Architektonischer Ausgangspunkt
Das Streichquartett in C-Dur op. 20 Nr. 2 ist eines der ehrgeizigsten Quartette von Franz Joseph Haydn (1732–1809) aus der sogenannten "Sonnen"-Reihe (1772). Besonders die Schlussfuge – Fuga a 4 soggetti – ist eine tour de force, die damals die Grenzen des Genres auslotete. Das Isidore Quartet spielt dieses Eröffnungsstück mit einer bemerkenswerten Kombination aus struktureller Klarheit und Erzählsinn. Das Moderato atmet Raum; die melodischen Linien werden weitergegeben wie in einem lebhaften Gespräch. Das Capriccio: Adagio erhält die nötige expressive Freiheit, ohne die Struktur aus den Augen zu verlieren. Das Menuetto: Allegretto bringt willkommene Leichtfüßigkeit: Die Musiker nehmen sich Zeit für die eleganten Tanzschritte, ohne sie zu überladen, und das Trio atmet verhaltene Grazie. Und diese Schlussfuge? Scharf, rhythmisch straff, aber niemals mechanisch – die vier Musiker spüren haargenau, wann eine Stimme in den Vordergrund treten darf und wann sie sich in das Gewebe zurückziehen muss.
Zentraler Atemzug
Das Molto adagio aus dem Streichquartett op. 11 von Samuel Barber (1910–1981) – in der bekannten Orchesterfassung zum Inbegriff eines kollektiven Trauermomentes in nationaler Trauer geworden – klingt hier in seiner ursprünglichen Form, intim und ergreifend. Das Isidore Quartet legt dieses Werk als einen langen, verhalten gehaltenen Atem nieder. Dass die Musiker dieses Stück nach dem Tod ihres Mentors aufnahmen, hört man, aber es übersetzt sich nicht in einen Hauch billiger Sentimentalität, sondern in musikalische Konzentration mit einer langen, hängenden Phrasierung, die von verhaltenem Intensitätsglanz aufleuchtet.
Rausch des Glücks
Das Streichquartett in Es-Dur op. 44 Nr. 3 schrieb Felix Mendelssohn (1809–1847) 1838, kurz nach seiner Hochzeit mit Cécile Jeanrenaud. Die Musik strahlt Lebensfreude und emotionale Erfüllung aus, und das Isidore Quartet packt diesen Ton mit beiden Händen. Das Allegro vivace eröffnet mit einem Funkeln, das sofort den Ton setzt: leicht, elegant, voller Vertrauen.
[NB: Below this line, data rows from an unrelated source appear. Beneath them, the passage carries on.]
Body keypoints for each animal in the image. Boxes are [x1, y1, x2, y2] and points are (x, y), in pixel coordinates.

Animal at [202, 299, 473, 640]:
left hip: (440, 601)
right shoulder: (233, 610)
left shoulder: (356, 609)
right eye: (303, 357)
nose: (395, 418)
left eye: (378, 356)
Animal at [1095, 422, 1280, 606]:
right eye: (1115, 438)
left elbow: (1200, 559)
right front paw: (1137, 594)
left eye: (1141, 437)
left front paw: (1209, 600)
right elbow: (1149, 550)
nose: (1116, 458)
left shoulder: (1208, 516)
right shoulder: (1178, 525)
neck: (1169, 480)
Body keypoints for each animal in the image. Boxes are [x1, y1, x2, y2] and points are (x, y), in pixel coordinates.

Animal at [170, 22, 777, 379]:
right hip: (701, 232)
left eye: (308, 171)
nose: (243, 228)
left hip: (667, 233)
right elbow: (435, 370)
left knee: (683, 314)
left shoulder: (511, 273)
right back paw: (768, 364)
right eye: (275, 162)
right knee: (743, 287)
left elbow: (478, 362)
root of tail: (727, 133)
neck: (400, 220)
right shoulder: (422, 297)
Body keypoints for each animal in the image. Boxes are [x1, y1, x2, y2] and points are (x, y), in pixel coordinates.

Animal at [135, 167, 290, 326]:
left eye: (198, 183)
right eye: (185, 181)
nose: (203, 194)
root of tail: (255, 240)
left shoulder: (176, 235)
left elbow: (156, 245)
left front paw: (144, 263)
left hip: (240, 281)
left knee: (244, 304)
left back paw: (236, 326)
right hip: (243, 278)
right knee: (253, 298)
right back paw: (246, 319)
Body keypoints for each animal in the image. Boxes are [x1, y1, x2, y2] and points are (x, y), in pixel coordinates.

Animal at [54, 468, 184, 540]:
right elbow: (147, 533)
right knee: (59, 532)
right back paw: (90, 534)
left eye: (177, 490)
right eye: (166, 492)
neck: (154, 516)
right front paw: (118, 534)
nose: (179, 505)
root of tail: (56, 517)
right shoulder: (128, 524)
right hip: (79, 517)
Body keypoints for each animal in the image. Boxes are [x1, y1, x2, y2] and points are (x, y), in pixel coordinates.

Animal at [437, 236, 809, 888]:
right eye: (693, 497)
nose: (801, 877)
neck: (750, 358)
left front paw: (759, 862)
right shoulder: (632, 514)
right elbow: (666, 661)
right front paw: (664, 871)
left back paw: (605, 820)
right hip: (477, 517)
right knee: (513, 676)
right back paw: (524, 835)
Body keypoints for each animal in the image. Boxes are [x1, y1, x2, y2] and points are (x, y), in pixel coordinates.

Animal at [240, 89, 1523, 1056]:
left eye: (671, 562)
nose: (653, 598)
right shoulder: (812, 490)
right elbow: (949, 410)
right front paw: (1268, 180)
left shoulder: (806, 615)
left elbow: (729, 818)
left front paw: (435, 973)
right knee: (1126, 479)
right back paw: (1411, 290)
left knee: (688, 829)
Das Scherzo: Assai leggiero e vivace ist einer jener Momente, in denen man sich bewusst wird, dass man Musikern zuhört, die Freude an dem haben, was sie tun, und diese Freude auch teilen. Das Adagio non troppo hat eine verhalten gehaltene, erfrischende Innigkeit, die etwas anders klingt als der schwere Ernst, den manche Ensembles hier an den Tag legen; auch der Schlussteil Molto allegro con fuoco wird mit Triebkraft und Präzision gebracht, ohne dass die Musik hart oder gehetzt wirkt.
Stille
Die CD endet mit Adoration von Florence Price (1887–1953), bearbeitet von Samuel Araya für Streichquartett. Price, eine Pionierin unter den Afroamerikanischen Komponisten und eine der Ersten, deren Werke von einem amerikanischen Symphonieorchester aufgeführt wurden, schrieb dieses bescheidene und ergreifend schöne Klavierstück 1951. Die Bearbeitung ist gelassen und respektvoll: warme Harmonien, ruhige Linienführung, eine intime, nahezu religiöse Ruhe, die perfekt als Schlussstück eines Albums passt, das – trotz all seiner Vielfalt – immer wieder zu der Frage zurückkehrt, was Musik uns in Zeiten des Verlustes und der Freude geben kann.
Ein Ensemble zum Schätzen
Adorations ist ein Debüt, das sofort die Visitenkarte eines reifen Ensembles ablegt. Das Isidore String Quartet spielt mit einem Klang, der sowohl verfeinert als auch offen ist, mit einer Ensemblebalance, die sich selten aufdringlich zur Schau stellt, aber immer selbstverständlich klingt.
Mit diesem Album hat das Isidore String Quartet sein erstes Wort gesprochen – und wer gut zuhört, hört darin bereits die Konturen einer eigenen Stimme.